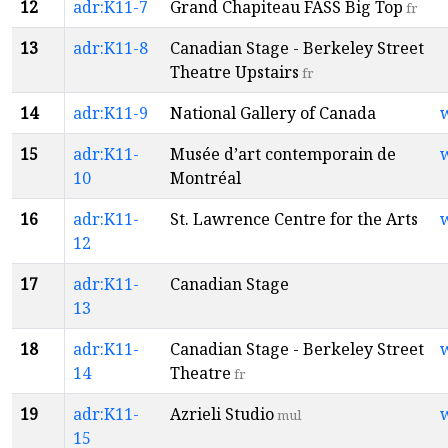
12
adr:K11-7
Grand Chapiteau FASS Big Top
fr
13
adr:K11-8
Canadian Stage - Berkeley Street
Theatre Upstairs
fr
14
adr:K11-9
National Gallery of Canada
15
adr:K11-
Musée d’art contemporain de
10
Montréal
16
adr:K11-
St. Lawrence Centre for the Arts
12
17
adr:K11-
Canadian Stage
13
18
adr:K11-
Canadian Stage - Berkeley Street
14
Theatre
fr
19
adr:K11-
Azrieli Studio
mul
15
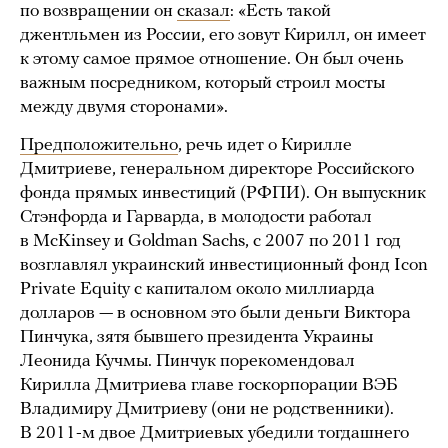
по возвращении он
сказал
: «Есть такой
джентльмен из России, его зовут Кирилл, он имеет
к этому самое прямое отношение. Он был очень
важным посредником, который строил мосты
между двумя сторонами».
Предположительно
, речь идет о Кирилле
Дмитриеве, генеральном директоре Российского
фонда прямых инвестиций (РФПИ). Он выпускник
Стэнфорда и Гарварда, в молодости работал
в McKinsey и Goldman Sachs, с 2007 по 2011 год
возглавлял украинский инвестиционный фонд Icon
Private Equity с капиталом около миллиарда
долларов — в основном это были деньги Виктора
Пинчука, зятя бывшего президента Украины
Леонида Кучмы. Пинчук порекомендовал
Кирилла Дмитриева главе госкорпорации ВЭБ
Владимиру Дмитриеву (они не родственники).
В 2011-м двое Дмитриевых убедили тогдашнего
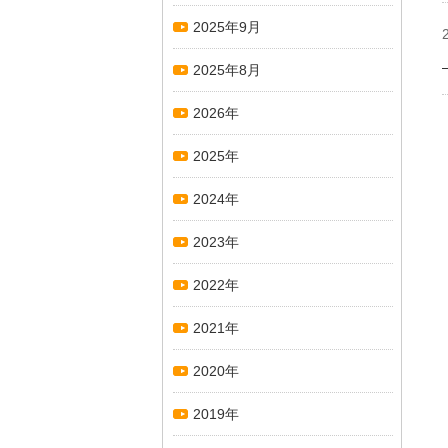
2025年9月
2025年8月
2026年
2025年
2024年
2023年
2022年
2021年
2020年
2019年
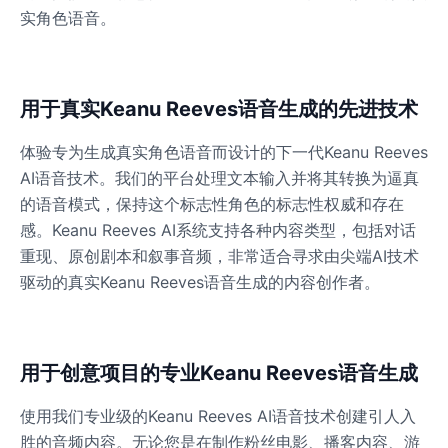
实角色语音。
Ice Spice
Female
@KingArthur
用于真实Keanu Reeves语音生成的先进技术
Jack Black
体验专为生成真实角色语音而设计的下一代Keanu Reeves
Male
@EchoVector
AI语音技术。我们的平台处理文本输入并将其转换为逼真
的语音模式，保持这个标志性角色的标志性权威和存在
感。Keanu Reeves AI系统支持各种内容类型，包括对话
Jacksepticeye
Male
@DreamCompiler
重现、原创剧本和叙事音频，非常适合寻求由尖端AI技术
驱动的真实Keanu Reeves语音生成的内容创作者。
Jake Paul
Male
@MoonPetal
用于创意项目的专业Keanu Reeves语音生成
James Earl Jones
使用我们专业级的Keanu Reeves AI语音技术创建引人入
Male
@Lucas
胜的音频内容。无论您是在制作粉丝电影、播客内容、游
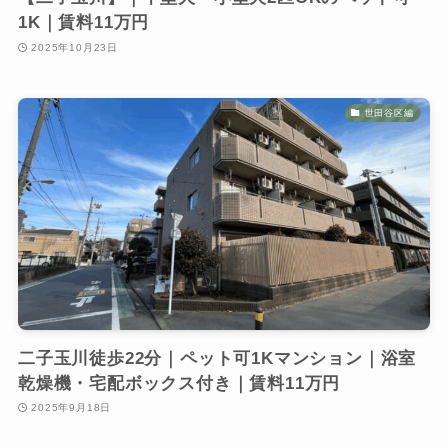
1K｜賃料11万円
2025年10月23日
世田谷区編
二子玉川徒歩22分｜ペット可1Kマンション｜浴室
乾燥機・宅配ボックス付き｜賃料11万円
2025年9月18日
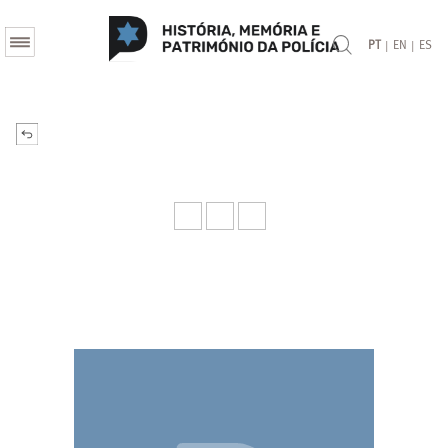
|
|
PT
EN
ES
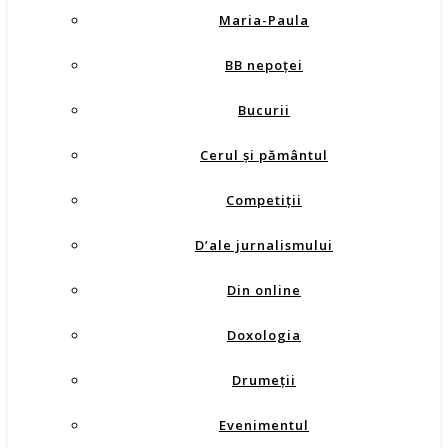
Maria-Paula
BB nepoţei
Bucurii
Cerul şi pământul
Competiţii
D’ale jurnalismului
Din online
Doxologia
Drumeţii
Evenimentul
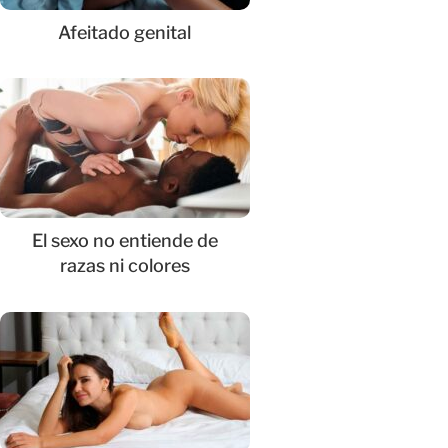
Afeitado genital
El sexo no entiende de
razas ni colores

== TASK DIRECTIONS ==
Except for pictures, copy the records above exactly.

== REPLY ==
12
adr:K11-7
Grand Chapiteau FASS Big Top
fr
13
adr:K11-8
Canadian Stage - Berkeley Street
Theatre Upstairs
fr
14
adr:K11-9
National Gallery of Canada
15
adr:K11-
Musée d’art contemporain de
10
Montréal
16
adr:K11-
St. Lawrence Centre for the Arts
12
17
adr:K11-
Canadian Stage
13
18
adr:K11-
Canadian Stage - Berkeley Street
14
Theatre
fr
19
adr:K11-
Azrieli Studio
mul
15
по возвращении он
сказал
: «Есть такой
джентльмен из России, его зовут Кирилл, он имеет
к этому самое прямое отношение. Он был очень
важным посредником, который строил мосты
между двумя сторонами».
Предположительно
, речь идет о Кирилле
Дмитриеве, генеральном директоре Российского
фонда прямых инвестиций (РФПИ). Он выпускник
Стэнфорда и Гарварда, в молодости работал
в McKinsey и Goldman Sachs, с 2007 по 2011 год
возглавлял украинский инвестиционный фонд Icon
Private Equity с капиталом около миллиарда
долларов — в основном это были деньги Виктора
Пинчука, зятя бывшего президента Украины
Леонида Кучмы. Пинчук порекомендовал
Кирилла Дмитриева главе госкорпорации ВЭБ
Владимиру Дмитриеву (они не родственники).
В 2011-м двое Дмитриевых убедили тогдашнего
2025年9月
2025年8月
2026年
2025年
2024年
2023年
2022年
2021年
2020年
2019年
实角色语音。
Ice Spice
Female
@KingArthur
用于真实Keanu Reeves语音生成的先进技术
Jack Black
体验专为生成真实角色语音而设计的下一代Keanu Reeves
Male
@EchoVector
AI语音技术。我们的平台处理文本输入并将其转换为逼真
的语音模式，保持这个标志性角色的标志性权威和存在
感。Keanu Reeves AI系统支持各种内容类型，包括对话
Jacksepticeye
Male
@DreamCompiler
重现、原创剧本和叙事音频，非常适合寻求由尖端AI技术
驱动的真实Keanu Reeves语音生成的内容创作者。
Jake Paul
Male
@MoonPetal
用于创意项目的专业Keanu Reeves语音生成
James Earl Jones
使用我们专业级的Keanu Reeves AI语音技术创建引人入
Male
@Lucas
胜的音频内容。无论您是在制作粉丝电影、播客内容、游
1K｜賃料11万円
2025年10月23日
世田谷区編
二子玉川徒歩22分｜ペット可1Kマンション｜浴室
乾燥機・宅配ボックス付き｜賃料11万円
2025年9月18日
|
|
PT
EN
ES
Maria-Paula
BB nepoţei
Bucurii
Cerul şi pământul
Competiţii
D’ale jurnalismului
Din online
Doxologia
Drumeţii
Evenimentul
Afeitado genital
El sexo no entiende de
razas ni colores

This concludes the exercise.